WORK REQUEST: Go through the entries below and print, exactly, the lines starting at the one with "Markov | Tweets" and ending at the one with "And again, we'll", keeping both ends and no others.

Document images with source code

※

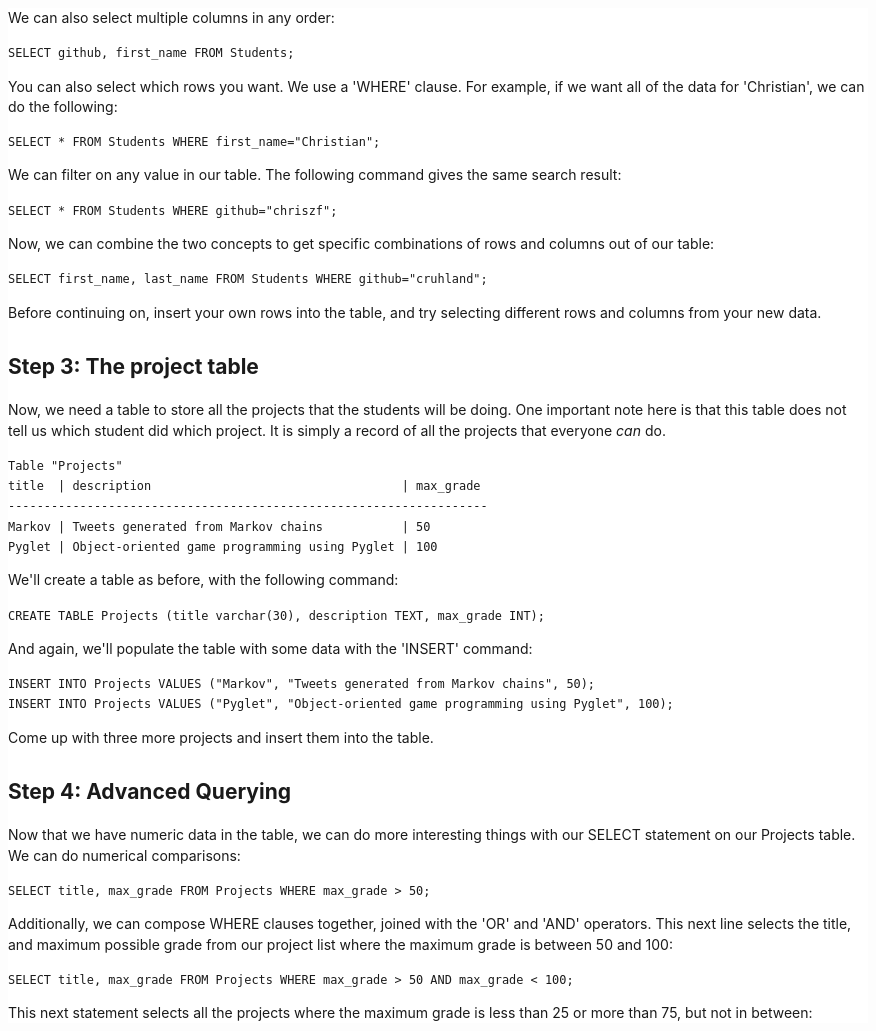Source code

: We can also select multiple columns in any order:

    SELECT github, first_name FROM Students;

You can also select which rows you want. We use a 'WHERE' clause. For example, if we want all of the data for 'Christian', we can do the following:

    SELECT * FROM Students WHERE first_name="Christian";

We can filter on any value in our table. The following command gives the same search result:

    SELECT * FROM Students WHERE github="chriszf";

Now, we can combine the two concepts to get specific combinations of rows and columns out of our table:

    SELECT first_name, last_name FROM Students WHERE github="cruhland";

Before continuing on, insert your own rows into the table, and try selecting different rows and columns from your new data.

Step 3: The project table
-------------------------
Now, we need a table to store all the projects that the students will be doing. One important note here is that this table does not tell us which student did which project. It is simply a record of all the projects that everyone _can_ do.

    Table "Projects"
    title  | description                                   | max_grade
    -------------------------------------------------------------------
    Markov | Tweets generated from Markov chains           | 50
    Pyglet | Object-oriented game programming using Pyglet | 100 

We'll create a table as before, with the following command:

    CREATE TABLE Projects (title varchar(30), description TEXT, max_grade INT);

And again, we'll populate the table with some data with the 'INSERT' command:

    INSERT INTO Projects VALUES ("Markov", "Tweets generated from Markov chains", 50);
    INSERT INTO Projects VALUES ("Pyglet", "Object-oriented game programming using Pyglet", 100);

Come up with three more projects and insert them into the table.

Step 4: Advanced Querying
-------------------------
Now that we have numeric data in the table, we can do more interesting things with our SELECT statement on our Projects table. We can do numerical comparisons:

    SELECT title, max_grade FROM Projects WHERE max_grade > 50;

Additionally, we can compose WHERE clauses together, joined with the 'OR' and 'AND' operators. This next line selects the title, and maximum possible grade from our project list where the maximum grade is between 50 and 100:

    SELECT title, max_grade FROM Projects WHERE max_grade > 50 AND max_grade < 100;

This next statement selects all the projects where the maximum grade is less than 25 or more than 75, but not in between:

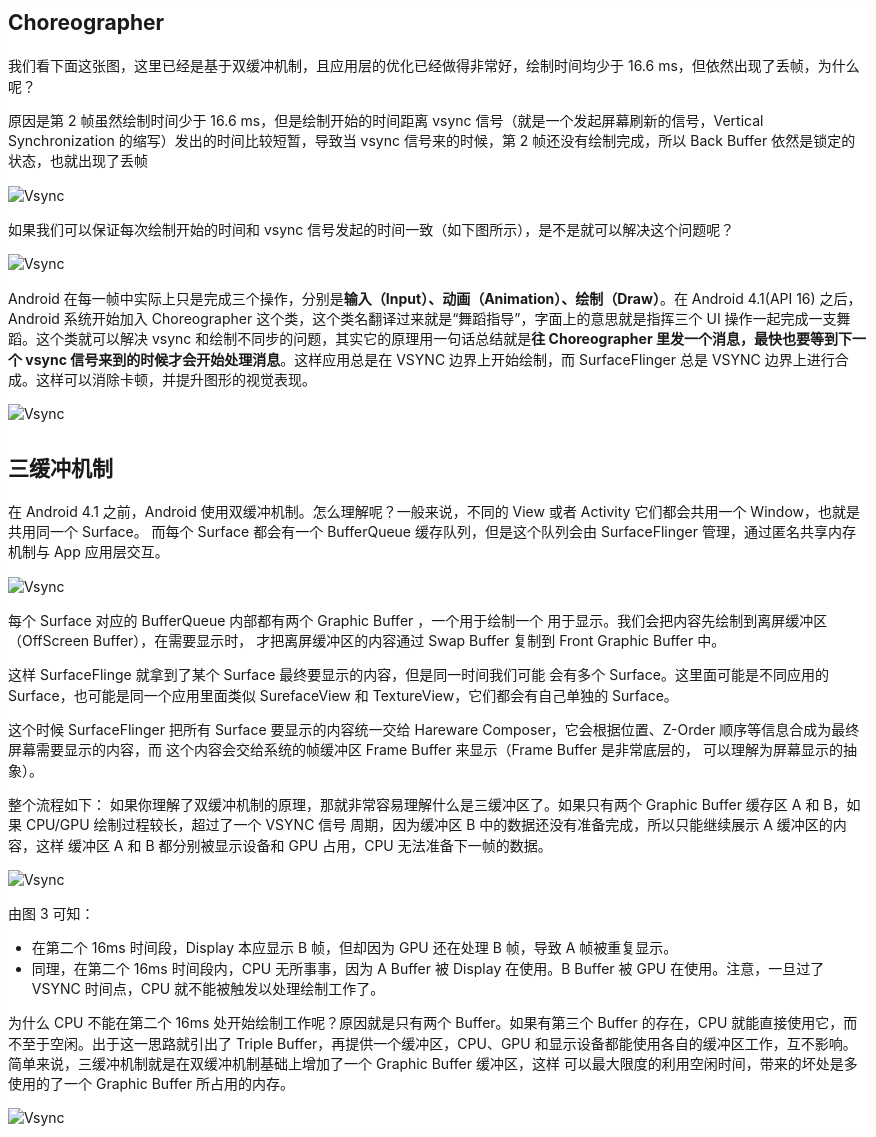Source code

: ## Choreographer

我们看下面这张图，这里已经是基于双缓冲机制，且应用层的优化已经做得非常好，绘制时间均少于 16.6 ms，但依然出现了丢帧，为什么呢？

原因是第 2 帧虽然绘制时间少于 16.6 ms，但是绘制开始的时间距离 vsync 信号（就是一个发起屏幕刷新的信号，Vertical Synchronization 的缩写）发出的时间比较短暂，导致当 vsync 信号来的时候，第 2 帧还没有绘制完成，所以 Back Buffer 依然是锁定的状态，也就出现了丢帧

![Vsync](https://itx-man.github.io/img/source/Snipaste_2020-06-03_15-24-19.png)

如果我们可以保证每次绘制开始的时间和 vsync 信号发起的时间一致（如下图所示），是不是就可以解决这个问题呢？

![Vsync](https://itx-man.github.io/img/source/Snipaste_2020-06-03_15-26-07.png)

Android 在每一帧中实际上只是完成三个操作，分别是**输入（Input）、动画（Animation）、绘制（Draw）**。在 Android 4.1(API 16) 之后，Android 系统开始加入 Choreographer 这个类，这个类名翻译过来就是“舞蹈指导”，字面上的意思就是指挥三个 UI 操作一起完成一支舞蹈。这个类就可以解决 vsync 和绘制不同步的问题，其实它的原理用一句话总结就是**往 Choreographer 里发一个消息，最快也要等到下一个 vsync 信号来到的时候才会开始处理消息**。这样应用总是在 VSYNC 边界上开始绘制，而 SurfaceFlinger 总是 VSYNC 边界上进行合成。这样可以消除卡顿，并提升图形的视觉表现。

![Vsync](https://itx-man.github.io/img/source/Snipaste_2020-06-03_21-57-57.png)

## 三缓冲机制

在 Android 4.1 之前，Android 使用双缓冲机制。怎么理解呢？一般来说，不同的 View 或者 Activity 它们都会共用一个 Window，也就是共用同一个 Surface。
而每个 Surface 都会有一个 BufferQueue 缓存队列，但是这个队列会由 SurfaceFlinger 管理，通过匿名共享内存机制与 App 应用层交互。

![Vsync](https://itx-man.github.io/img/source/Snipaste_2020-06-04_11-26-12.png)

每个 Surface 对应的 BufferQueue 内部都有两个 Graphic Buffer ，一个用于绘制一个 用于显示。我们会把内容先绘制到离屏缓冲区（OffScreen Buffer），在需要显示时， 才把离屏缓冲区的内容通过 Swap Buffer 复制到 Front Graphic Buffer 中。

这样 SurfaceFlinge 就拿到了某个 Surface 最终要显示的内容，但是同一时间我们可能 会有多个 Surface。这里面可能是不同应用的 Surface，也可能是同一个应用里面类似 SurefaceView 和 TextureView，它们都会有自己单独的 Surface。

这个时候 SurfaceFlinger 把所有 Surface 要显示的内容统一交给 Hareware Composer，它会根据位置、Z-Order 顺序等信息合成为最终屏幕需要显示的内容，而 这个内容会交给系统的帧缓冲区 Frame Buffer 来显示（Frame Buffer 是非常底层的， 可以理解为屏幕显示的抽象）。

整个流程如下：
如果你理解了双缓冲机制的原理，那就非常容易理解什么是三缓冲区了。如果只有两个 Graphic Buffer 缓存区 A 和 B，如果 CPU/GPU 绘制过程较长，超过了一个 VSYNC 信号 周期，因为缓冲区 B 中的数据还没有准备完成，所以只能继续展示 A 缓冲区的内容，这样 缓冲区 A 和 B 都分别被显示设备和 GPU 占用，CPU 无法准备下一帧的数据。

![Vsync](https://itx-man.github.io/img/source/Snipaste_2020-06-04_11-28-41.png)

由图 3 可知：

* 在第二个 16ms 时间段，Display 本应显示 B 帧，但却因为 GPU 还在处理 B 帧，导致 A 帧被重复显示。
* 同理，在第二个 16ms 时间段内，CPU 无所事事，因为 A Buffer 被 Display 在使用。B Buffer 被 GPU 在使用。注意，一旦过了 VSYNC 时间点，CPU 就不能被触发以处理绘制工作了。

为什么 CPU 不能在第二个 16ms 处开始绘制工作呢？原因就是只有两个 Buffer。如果有第三个 Buffer 的存在，CPU 就能直接使用它，而不至于空闲。出于这一思路就引出了 Triple Buffer，再提供一个缓冲区，CPU、GPU 和显示设备都能使用各自的缓冲区工作，互不影响。 简单来说，三缓冲机制就是在双缓冲机制基础上增加了一个 Graphic Buffer 缓冲区，这样 可以最大限度的利用空闲时间，带来的坏处是多使用的了一个 Graphic Buffer 所占用的内存。

![Vsync](https://itx-man.github.io/img/source/Snipaste_2020-06-04_11-35-25.png)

※

ANSWER SPACE:
    Markov | Tweets generated from Markov chains           | 50
    Pyglet | Object-oriented game programming using Pyglet | 100 

We'll create a table as before, with the following command:

    CREATE TABLE Projects (title varchar(30), description TEXT, max_grade INT);

And again, we'll populate the table with some data with the 'INSERT' command:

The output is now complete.